My biggest pain for Mautic is that it is not marketing coordinator friendly - been a complaint for many years - so in the effort to bring mautic up to scratch with all other email platforms I am chipping away feature by feature with new plugins for my own purpose.
Some I will release to the community
Dedicated in app Media Library
Media Tagging system
Bulk actions (tag/delete)
Dynamic folders and static folders
Media editor with Filerobot Image Editor (MIT, open-source).
Automated image resizer and formatter
GrapesJS modal (Replicating similar Media Library experience)
GrapesJS image selector (image variant size)
Highlevel config controls (max image size/formats/default size for emails)
Mautic Media Manager - TORN - 22/02/2026, 6:23:06 pm
I saw the new Torn Media Manager plugin and had a quick question: does it support using an S3-compatible backend for asset storage, or does it only work with files stored locally on the Mautic server?

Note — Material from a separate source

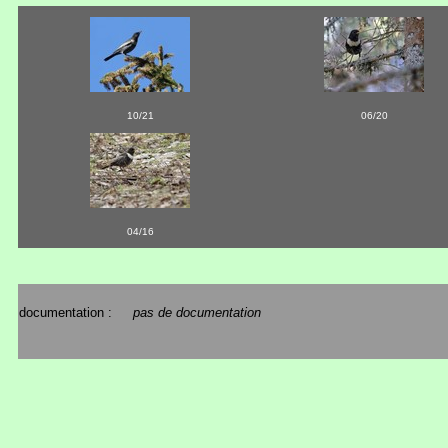
10/21
06/20
04/16
documentation :
pas de documentation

havent given it any thought as yet - as it was to work natively with the existing file system so not to upset any core logic.
That said there is an Amazon S3 plugin and thus I am sure we could play with it a bit in context - I personally use Cloudflare R2 for everything and havent played with S3 in mautic as a result.
1 complication does come to mind would be the file editing - S3 would need a local edit then file upload/replace approach as S3 you can not edit files once uploaded.
Yes, I was already aware of the Amazon S3 documentation you kindly linked in your post.
For now, storing assets locally works fine, but my long-term plan is to offload them to S3, as moving assets there would significantly reduce the storage and performance load on a Mautic server when you run at scale.
It could be very useful in the future if your plugin were able to detect where an asset is stored (for example, locally or on S3). Ideally, an existing asset could remain in S3 while a new copy is being edited or modified locally. Once the changes are complete, the updated version could then be moved back to S3 automatically.
It’s something that might be worth considering for future development.